Short version of the following: You need to read A BLOODY ARROGANT POWER by Malcolm J. Wardlaw. It’s just ninety-nine cents as an e-book. And it’s a worthy read, one that’s hard to put down…and even harder to understand, once it’s over, how a book this good has been thus far overlooked.

Then again, as my own history as a writer has shown, sometimes good work does not get noticed (immediately, anyway; I refuse to believe otherwise). One can hope Mr. Wardlaw’s conception will escape the fate of my own two books in the Elfyverse.

Now, here’s to the cut-and-paste:

I had never heard of Malcolm J. Wardlaw before picking up his book, A BLOODY ARROGANT POWER. As an author myself (and as a little-known one at that), I am sympathetic to other authors struggling to break through the noise of independent publishing to get their vision out.

And what a vision: A BLOODY ARROGANT POWER is astonishingly thorough, and shows what the world could be a century or so hence after the current society collapses. Wardlaw’s dystopian vision is completely realized, down to the lexicon (“drains” are roads, or at least public thoroughfares, which “surplus” — people who don’t make enough money to protect themselves from being turfed out on a moment’s notice — are “discharged”); the people all feel real, with some being quite venal, some being quite opportunistic, some being idealists, some being realists…and the worst of all blending those four things into something abhorrent. (Prentice Nightminster, I’m looking squarely at you.)
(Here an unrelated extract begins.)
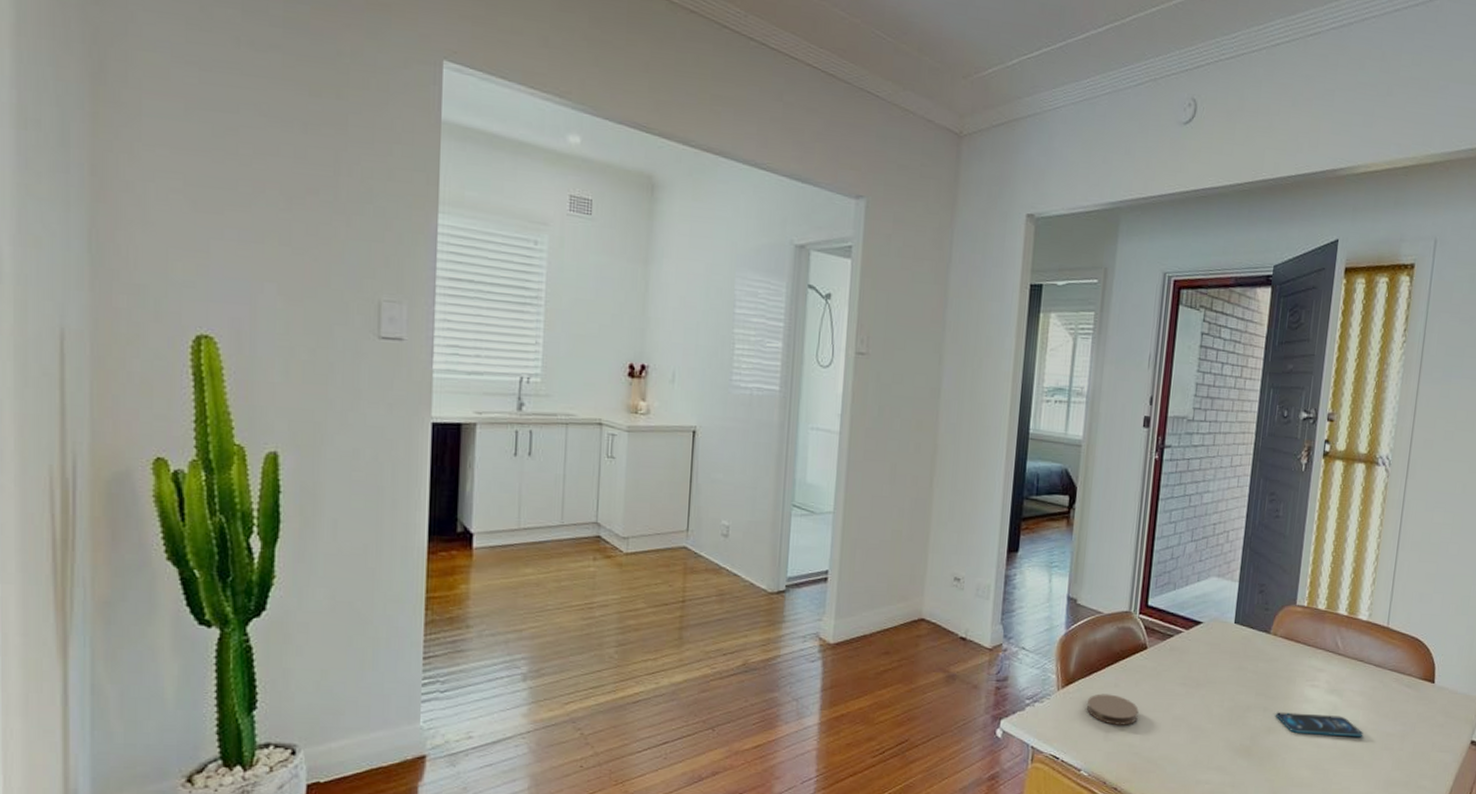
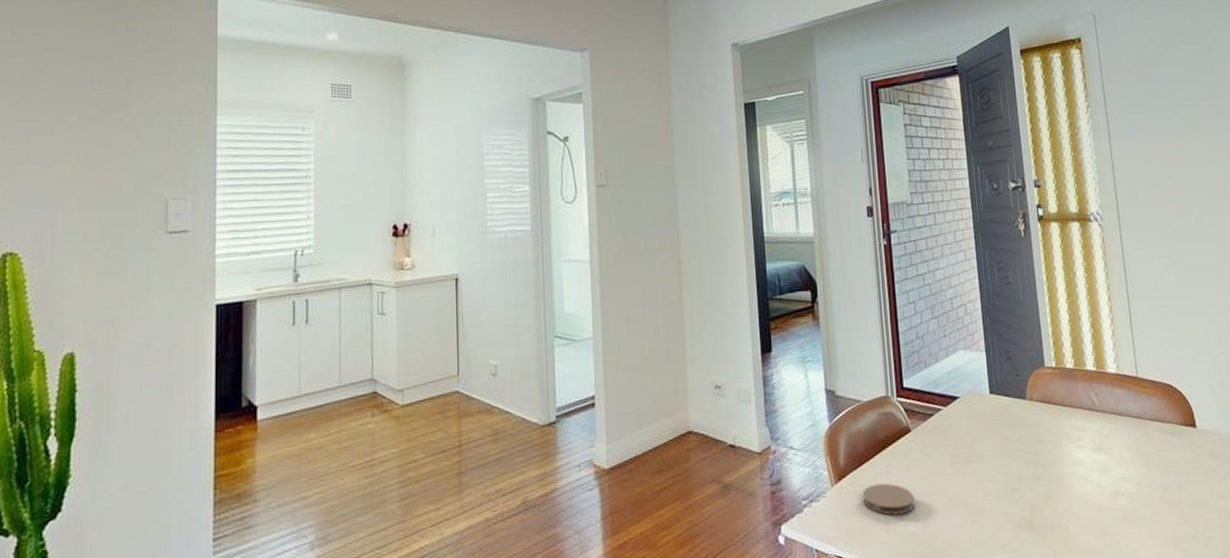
smartphone: present [1275,712,1364,738] -> none [1048,474,1140,499]

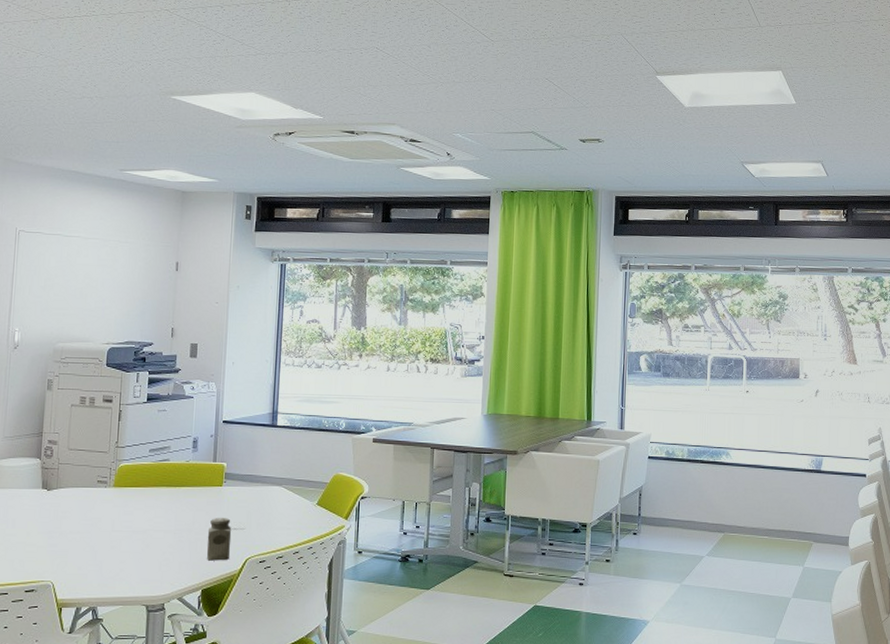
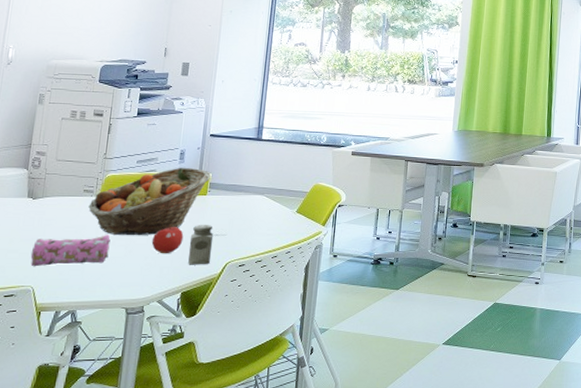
pencil case: none [48,528,127,561] -> present [30,235,110,267]
fruit basket: none [103,456,227,530] -> present [88,167,212,236]
fruit: none [168,517,201,549] -> present [151,224,184,254]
A book as good as this should not be languishing in obscurity.

In fact, I read this book in three hours. And I came over here, to Amazon, to make absolutely sure it finally got someone rating it and commenting on it, all the while wondering what in the Hell has caused people to overlook A BLOODY ARROGANT POWER in the first place.

Honestly, if you enjoy SF, dystopian SF, future visions of a harrowing nature, or just plain good writing, you need to read this. Donald, the protagonist, is well-realized, and goes from company man to revolutionary without missing a beat. (Trust me: If you had an ounce of sense if you lived in this world, you’d do the same thing.) His love-interest, Sarah-Kelly, is also well-realized; she’s a smart, educated woman with a vision of a better society, and refuses to live in the world she finds herself in. (Good for her, I say.) And finally, Donald’s younger brother Lawrence, an ex-military officer with a conscience, emerges just at the end to give a glimpse of what the next book in the series is likely to be…he’s brash, but well-intentioned, and he’s lived through some harrowing stuff.

Very solid work, all the way around.

In fact, if this book had been picked up by a major publisher, I think it would’ve won several awards. It is that well-realized, that well-considered, and that thoroughly satisfying of a read.

I do not say these things lightly.

In short, if I could give this book more than five stars, I would. But since I can’t, this book is given five-stars and a highly recommended tag.

I hope more people read this book. And I hope Mr. Wardlaw finds his audience, because he — and his book, A BLOODY ARROGANT POWER — deserves it.